Go through the listing beneath this task and return every line that carries the string "lampa".

▼

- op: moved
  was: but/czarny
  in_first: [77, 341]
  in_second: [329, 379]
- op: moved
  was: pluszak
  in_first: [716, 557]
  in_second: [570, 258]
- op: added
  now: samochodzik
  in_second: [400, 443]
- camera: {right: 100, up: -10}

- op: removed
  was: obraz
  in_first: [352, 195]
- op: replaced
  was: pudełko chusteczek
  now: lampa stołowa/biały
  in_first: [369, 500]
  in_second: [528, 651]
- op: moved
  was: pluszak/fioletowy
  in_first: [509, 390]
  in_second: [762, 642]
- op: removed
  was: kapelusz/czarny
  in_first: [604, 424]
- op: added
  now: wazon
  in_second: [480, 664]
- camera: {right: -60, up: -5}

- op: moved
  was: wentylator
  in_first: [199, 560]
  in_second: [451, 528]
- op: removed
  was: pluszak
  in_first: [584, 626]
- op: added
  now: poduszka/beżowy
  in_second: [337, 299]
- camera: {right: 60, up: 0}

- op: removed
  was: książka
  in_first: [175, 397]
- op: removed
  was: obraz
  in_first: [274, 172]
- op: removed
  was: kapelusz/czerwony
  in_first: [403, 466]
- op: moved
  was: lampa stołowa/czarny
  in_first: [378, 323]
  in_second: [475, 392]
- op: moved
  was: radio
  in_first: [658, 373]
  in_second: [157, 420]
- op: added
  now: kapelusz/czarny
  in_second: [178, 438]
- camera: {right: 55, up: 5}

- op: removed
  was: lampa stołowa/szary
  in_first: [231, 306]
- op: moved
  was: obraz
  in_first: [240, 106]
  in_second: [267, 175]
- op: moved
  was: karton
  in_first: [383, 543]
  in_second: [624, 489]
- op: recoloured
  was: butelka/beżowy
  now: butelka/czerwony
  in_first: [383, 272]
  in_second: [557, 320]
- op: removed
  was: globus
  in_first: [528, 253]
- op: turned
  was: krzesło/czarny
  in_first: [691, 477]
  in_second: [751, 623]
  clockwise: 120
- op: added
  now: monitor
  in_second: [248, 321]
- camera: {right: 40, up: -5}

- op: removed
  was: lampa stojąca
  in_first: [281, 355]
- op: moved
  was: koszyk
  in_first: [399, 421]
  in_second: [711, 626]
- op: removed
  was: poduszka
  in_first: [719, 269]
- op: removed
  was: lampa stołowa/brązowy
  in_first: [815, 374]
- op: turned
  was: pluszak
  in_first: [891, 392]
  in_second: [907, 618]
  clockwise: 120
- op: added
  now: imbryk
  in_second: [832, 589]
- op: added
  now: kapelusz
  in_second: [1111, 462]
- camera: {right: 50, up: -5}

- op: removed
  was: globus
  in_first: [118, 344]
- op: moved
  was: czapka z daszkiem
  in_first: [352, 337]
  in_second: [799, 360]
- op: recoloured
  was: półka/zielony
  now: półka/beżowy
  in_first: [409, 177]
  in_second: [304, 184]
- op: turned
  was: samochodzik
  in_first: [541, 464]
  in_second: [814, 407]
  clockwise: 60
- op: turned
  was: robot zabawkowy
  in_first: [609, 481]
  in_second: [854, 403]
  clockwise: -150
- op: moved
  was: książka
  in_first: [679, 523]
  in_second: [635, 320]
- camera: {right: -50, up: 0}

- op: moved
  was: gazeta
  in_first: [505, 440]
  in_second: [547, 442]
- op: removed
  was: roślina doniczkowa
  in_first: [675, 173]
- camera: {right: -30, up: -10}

▲

**Solution:**
  now: lampa stołowa/biały
  was: lampa stołowa/czarny
  was: lampa stołowa/szary
  was: lampa stojąca
  was: lampa stołowa/brązowy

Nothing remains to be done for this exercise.